Comparison of residual variance reduction between the MHM and ASF models. x-axis, doy

4 Discussion and conclusion

Multipath effect is the bottleneck in current GNSS high-accuracy positioning. MHM and SF/ASF are the two software-based approaches, which implement spatiotemporal repeatability of the multipath under static environment and hence are able to build multipath reduction models directly for real-time GNSS data analysis. The MHM correction is realized in space domain (sky grid of orbit trace), while the SF/ASF correction is realized in time domain.
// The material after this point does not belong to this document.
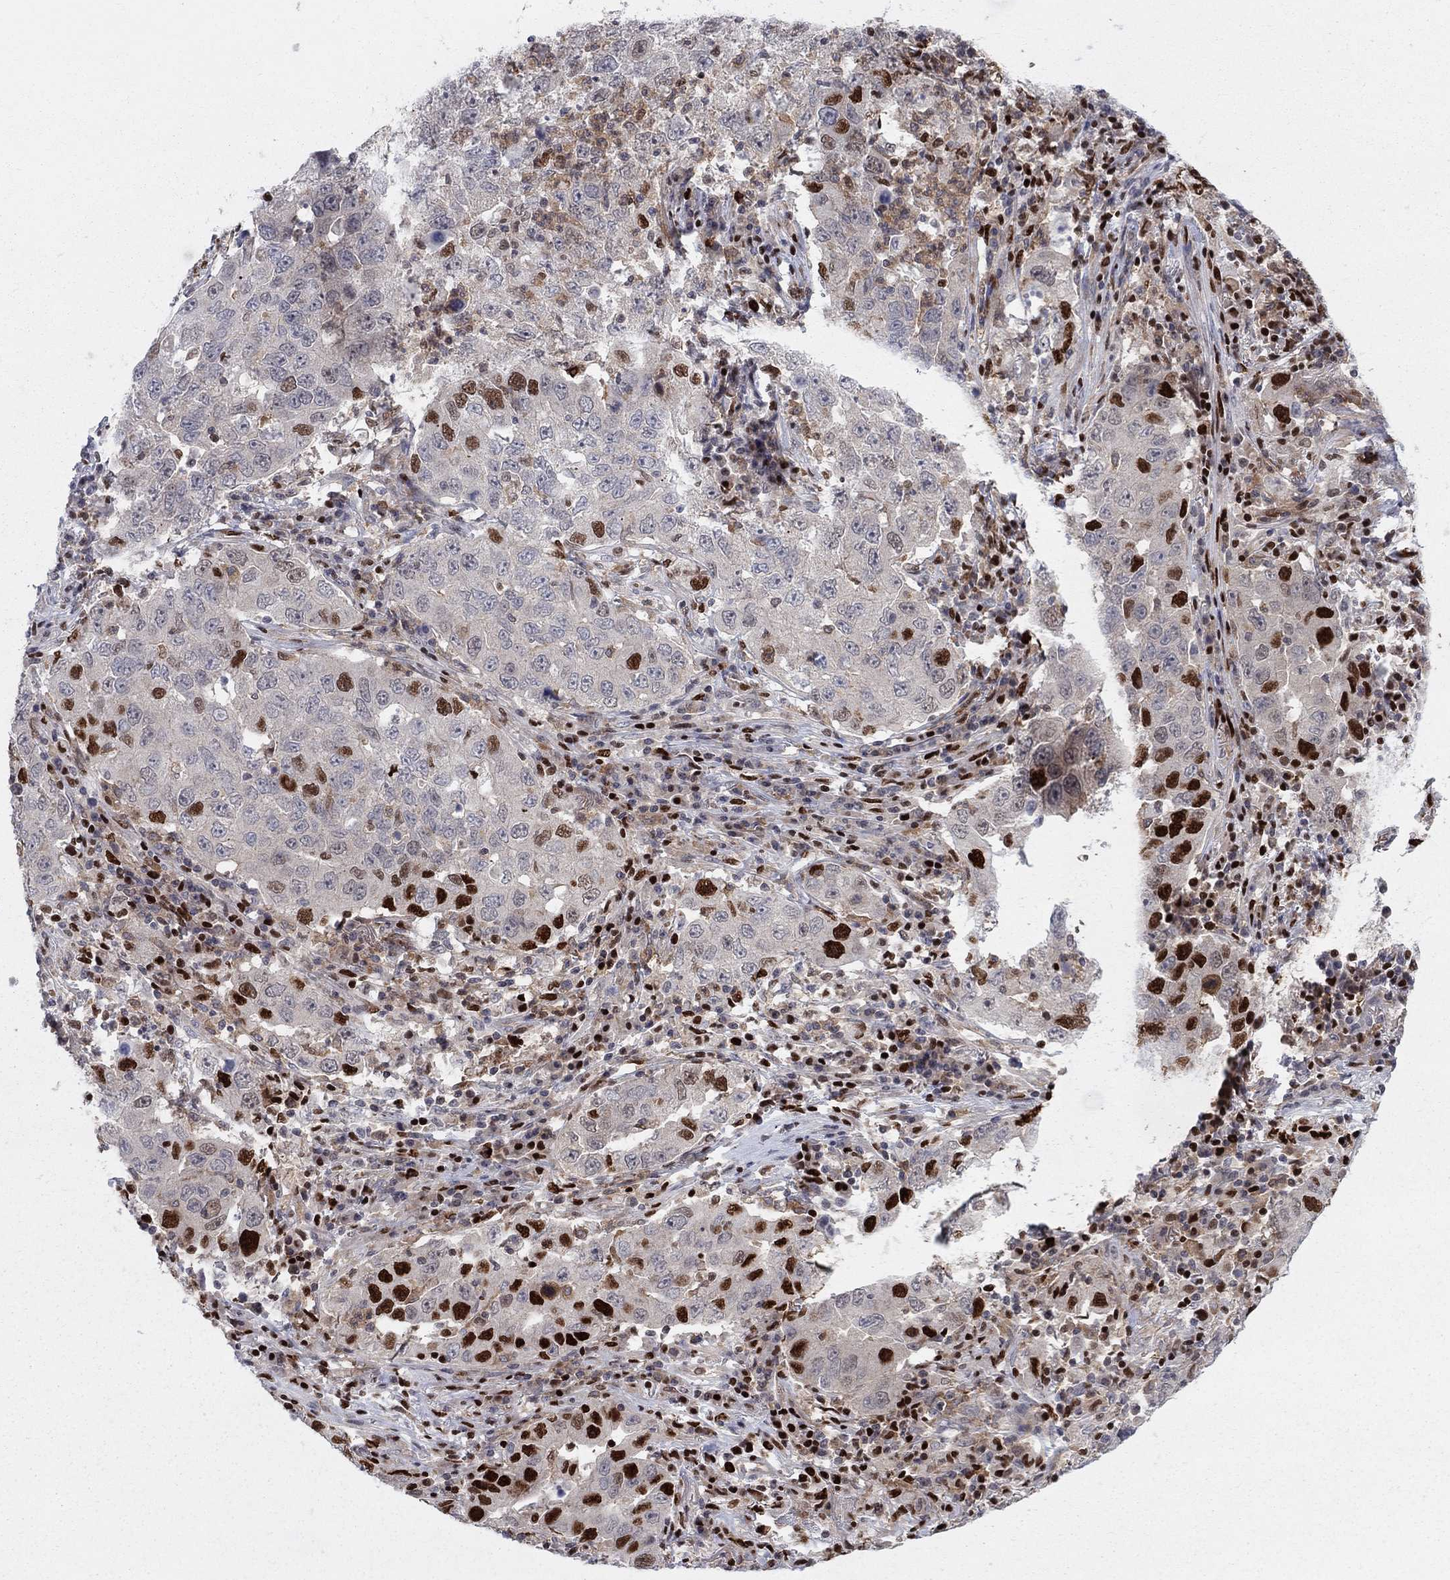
{"staining": {"intensity": "strong", "quantity": "<25%", "location": "nuclear"}, "tissue": "lung cancer", "cell_type": "Tumor cells", "image_type": "cancer", "snomed": [{"axis": "morphology", "description": "Adenocarcinoma, NOS"}, {"axis": "topography", "description": "Lung"}], "caption": "There is medium levels of strong nuclear expression in tumor cells of lung cancer (adenocarcinoma), as demonstrated by immunohistochemical staining (brown color).", "gene": "ZNHIT3", "patient": {"sex": "male", "age": 73}}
Comparisons of short baseline multipath correction under moderate multipath environment indicate that for short span (next 5 days) both approaches perform similar well in the sense of residual variance reduction (50 % level). For longer span (next 6–25 days) the MHM and ASF models maintain roughly 45 % reduction level, while the reduction of SF model drops to 30 % level. Using accurate satellite-based repeat lag appears important for the SF model, in particular for longer span multipath reduction usage. Sparse sampling rate will reduce the residual variance reduction ratio of both MHM and ASF models. The major contribution of multipath reduction model to the baseline vector solutions is in ambiguity-free case. The improvements of the MHM and SF/ASF models to the baseline solutions are at the same level.

Under strong multipath environment, in particular with strong high frequency multipath variations, both MHM and ASF models are able to reduce most multipath effects. And the ASF model performs superior to the MHM model because the high frequency multipath effect varies significantly within a grid. Reducing the grid size can help the MHM model to absorb the high frequency multipath effect. However, it is practically hard to build the MHM model with very small grid size. Thus, the ASF model is more suitable for strong high frequency multipath environment, in particular for the high-rate sampling GNSS usage, for example the seismic wave detection.

On the other hand, the MHM model is easier to implement in real-time multipath mitigation. It corrects the multipath effect directly based on the satellite orbital trace in the sky. It avoids to estimate the accurate repeat period of each satellite and to check if the satellite undergoes orbital maneuver in real time. The parameter number of the MHM model is much smaller. Based on the Akaike Information Criterion (AIC) (Bozdogan 1987), both residual variance and adopted parameter number are considered to assess the models. Thus, the MHM model appears more suitable for real-time multipath mitigation. Although in this paper we present the multipath mitigation results of MHM and SF/ASF models for short baseline and phase observables, these spatiotemporal repeatability-based models can be extended to the cases of code observable and single station, if the satellite clock, receiver clock and other terms can be effectively solved. Considering the effectiveness and the broad usage for real-time multipath mitigation, the spatiotemporal repeatability-based methodology, in particular the MHM and ASF approaches, deserves further investigation.